New UPS Technologies Aim To Speed Worldwide Package Delivery

The company revamps its software with new versions of WorldShip, Quantum View Manage, and UPS Billing.

W. David Gardner, Contributor

March 20, 2007

3 Min Read

Somewhere behind UPS's 600-aircraft fleet, the hundreds of thousands of packages UPS processes per hour, and the 550,000 customers using its software is the package-delivery company's technology. That technology was formally enhanced this week as UPS unveiled software that uses the Internet to streamline its booming global shipping services.

UPS's technology can track and link together global shipments across oceans and continents, Kurt Kuehn, UPS senior VP of worldwide sales and marketing, said Tuesday. By leveraging technology, UPS is a catalyst for promoting free trade, he said.

Customers had a great deal of input in the development of the new enhancements, noted Jordan Colletta, VP of UPS's customer technology marketing.

**Requirement**
Write the next few paragraphs of the UPS technology article, picking up after its final sentence. The listing that comes next has no connection to the UPS technology article.

(Collection entries)

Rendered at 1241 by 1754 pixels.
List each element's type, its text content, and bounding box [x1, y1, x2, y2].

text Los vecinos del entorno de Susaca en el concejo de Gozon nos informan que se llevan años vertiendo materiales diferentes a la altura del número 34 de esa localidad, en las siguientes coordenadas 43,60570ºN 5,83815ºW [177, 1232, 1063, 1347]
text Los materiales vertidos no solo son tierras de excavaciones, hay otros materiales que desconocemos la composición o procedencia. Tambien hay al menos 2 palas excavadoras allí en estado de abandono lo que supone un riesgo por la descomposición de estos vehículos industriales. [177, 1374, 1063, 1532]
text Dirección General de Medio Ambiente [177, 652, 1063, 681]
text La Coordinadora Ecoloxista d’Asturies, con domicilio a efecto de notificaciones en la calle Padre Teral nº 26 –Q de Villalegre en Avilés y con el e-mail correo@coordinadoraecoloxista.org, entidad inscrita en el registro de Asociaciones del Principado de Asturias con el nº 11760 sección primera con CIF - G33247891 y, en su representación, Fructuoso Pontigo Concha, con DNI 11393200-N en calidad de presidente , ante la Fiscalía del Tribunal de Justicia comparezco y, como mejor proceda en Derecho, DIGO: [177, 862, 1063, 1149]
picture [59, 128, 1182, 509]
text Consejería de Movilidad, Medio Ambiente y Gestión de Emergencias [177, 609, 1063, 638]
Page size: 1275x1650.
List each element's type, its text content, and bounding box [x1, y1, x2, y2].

**Output of the exercise**
"We go through significant effort to identify what we need to create," Colletta said in an interview, explaining how customer feedback plays an important role in pointing the way for new services. "It's a constant evolution. We spend $1 billion a year on technology solutions."

A former UPS driver himself, Colletta knows just how important feedback from the field and customers can be as the company enhances its technology and develops new services. The enhancements UPS unveiled this week beef up the company's main technology offerings, which include WorldShip 9.0, Quantum View Manage, and UPS Billing Solutions.

Taken together, the offerings give users applications that range far and wide from traditional shipping functions and emphasize making international shipping easier. With WorldShip, which typically resides on a PC and requires just 128 Mbytes of RAM, users can import shipping information using XML schema. Now available in 14 languages, WorldShip simplifies international shipments, giving users the opportunity to choose from three time-of-day shipping options. Billing options, including designated payer of duties and shipping charges, are also simplified in WorldShip.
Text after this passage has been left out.